The performances are uniformly terrible, though Abbie Cornish delivers the best of the bunch. Emily Browning had nearly no dialogue for the first third, and apart from the occasional cheesy reactionary comment, the visual spectacles feature limited dialogue. Jamie Chung and Vanessa Hudgens had so little to do they felt like extras. Carla Gugino's Polish accent was completely unnecessary, and Oscar Isaac was so bad it seemed like he forgot his lines on several occasions. Never once did we see any of the girls even dance. Their dancing was supposed to be the way they were able to express themselves individually. Shamefully it was also how they were forced to objectify themselves for their male tormentors (who emerge in many forms; the mayor, the cook, the high roller). Trapped in a world where they are mistreated by men, they fight back against alternate forms of males (Orcs and Zombies) in order to flee their own oppressive male population. They struggle repeatedly in the reality but unleash hell in their fantasy. Where is the sense to any of this?

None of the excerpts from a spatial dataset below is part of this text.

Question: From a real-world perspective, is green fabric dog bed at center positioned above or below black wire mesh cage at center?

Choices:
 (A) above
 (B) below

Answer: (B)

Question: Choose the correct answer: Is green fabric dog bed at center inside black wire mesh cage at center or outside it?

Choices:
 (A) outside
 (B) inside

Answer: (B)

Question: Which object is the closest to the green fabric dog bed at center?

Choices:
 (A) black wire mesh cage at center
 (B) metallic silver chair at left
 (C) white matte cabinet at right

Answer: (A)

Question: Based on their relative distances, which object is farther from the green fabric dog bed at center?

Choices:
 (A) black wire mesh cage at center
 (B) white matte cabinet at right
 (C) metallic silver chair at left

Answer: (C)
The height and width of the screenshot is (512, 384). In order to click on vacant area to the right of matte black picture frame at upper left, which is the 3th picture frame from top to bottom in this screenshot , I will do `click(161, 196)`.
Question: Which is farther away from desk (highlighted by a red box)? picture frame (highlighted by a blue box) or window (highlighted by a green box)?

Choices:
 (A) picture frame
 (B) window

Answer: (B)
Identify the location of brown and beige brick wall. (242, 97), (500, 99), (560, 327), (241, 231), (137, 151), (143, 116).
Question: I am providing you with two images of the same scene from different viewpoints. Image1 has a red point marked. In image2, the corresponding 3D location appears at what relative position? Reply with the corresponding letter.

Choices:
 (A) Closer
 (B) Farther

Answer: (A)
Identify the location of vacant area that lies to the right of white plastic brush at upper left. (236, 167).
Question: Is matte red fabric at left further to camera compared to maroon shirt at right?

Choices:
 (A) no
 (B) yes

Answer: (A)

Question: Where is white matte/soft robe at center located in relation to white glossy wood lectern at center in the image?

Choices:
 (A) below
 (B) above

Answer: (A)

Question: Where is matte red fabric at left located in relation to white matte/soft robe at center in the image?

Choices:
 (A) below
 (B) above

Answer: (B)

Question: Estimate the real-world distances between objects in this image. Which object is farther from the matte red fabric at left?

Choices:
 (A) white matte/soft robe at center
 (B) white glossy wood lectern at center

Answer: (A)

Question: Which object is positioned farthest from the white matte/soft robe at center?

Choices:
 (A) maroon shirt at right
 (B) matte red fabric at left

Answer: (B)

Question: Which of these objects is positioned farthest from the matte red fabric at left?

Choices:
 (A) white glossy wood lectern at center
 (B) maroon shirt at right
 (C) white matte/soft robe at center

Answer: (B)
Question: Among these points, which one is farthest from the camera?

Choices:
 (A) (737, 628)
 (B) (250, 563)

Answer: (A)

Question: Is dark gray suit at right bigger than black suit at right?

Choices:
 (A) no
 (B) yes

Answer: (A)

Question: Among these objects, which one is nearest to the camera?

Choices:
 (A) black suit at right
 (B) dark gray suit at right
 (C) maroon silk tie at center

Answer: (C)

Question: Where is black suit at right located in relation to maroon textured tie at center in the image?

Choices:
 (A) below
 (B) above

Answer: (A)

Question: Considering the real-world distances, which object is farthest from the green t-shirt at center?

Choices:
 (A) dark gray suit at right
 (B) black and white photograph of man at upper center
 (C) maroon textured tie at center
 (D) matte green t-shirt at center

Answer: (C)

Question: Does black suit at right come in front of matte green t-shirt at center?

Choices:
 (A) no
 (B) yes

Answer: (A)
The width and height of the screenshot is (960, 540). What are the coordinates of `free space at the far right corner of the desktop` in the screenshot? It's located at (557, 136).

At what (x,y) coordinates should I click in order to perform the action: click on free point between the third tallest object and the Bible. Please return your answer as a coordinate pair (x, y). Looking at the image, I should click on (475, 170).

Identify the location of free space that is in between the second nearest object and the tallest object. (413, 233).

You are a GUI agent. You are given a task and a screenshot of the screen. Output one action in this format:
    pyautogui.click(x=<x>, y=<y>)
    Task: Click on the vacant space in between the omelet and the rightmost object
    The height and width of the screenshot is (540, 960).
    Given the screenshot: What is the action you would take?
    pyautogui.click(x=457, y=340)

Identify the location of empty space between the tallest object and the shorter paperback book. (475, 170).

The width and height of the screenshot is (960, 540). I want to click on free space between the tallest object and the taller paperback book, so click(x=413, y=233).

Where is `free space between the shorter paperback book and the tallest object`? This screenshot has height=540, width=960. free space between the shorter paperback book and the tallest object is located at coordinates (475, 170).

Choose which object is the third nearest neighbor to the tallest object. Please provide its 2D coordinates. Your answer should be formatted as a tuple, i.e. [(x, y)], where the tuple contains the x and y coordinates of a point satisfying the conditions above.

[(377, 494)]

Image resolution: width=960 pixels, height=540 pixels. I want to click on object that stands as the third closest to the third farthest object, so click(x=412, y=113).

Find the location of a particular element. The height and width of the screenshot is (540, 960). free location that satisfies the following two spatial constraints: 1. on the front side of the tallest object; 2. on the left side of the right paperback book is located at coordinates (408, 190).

The conclusion is so ridiculous. How can you centre the film on one character, and then have this character realise minutes from the conclusion that the story was never about her. What is the purpose of Babydoll's character? To be framed for the murder of her sister, to enter this asylum and devise an escape plan and then sacrifice herself for a girl she had met five days earlier? Seemingly. Some may argue that there are good intentions beneath the spectacle here. I don't see too many. For Bjork and Pixies fans, you will also reel in disgust at the way iconic songs from these artists have been used throughout. Full of over-the-top stylistic devices and a series of ever-tiresome visual spectacles, Sucker Punch is soulless, pointless and maddening, and a failure in every single way.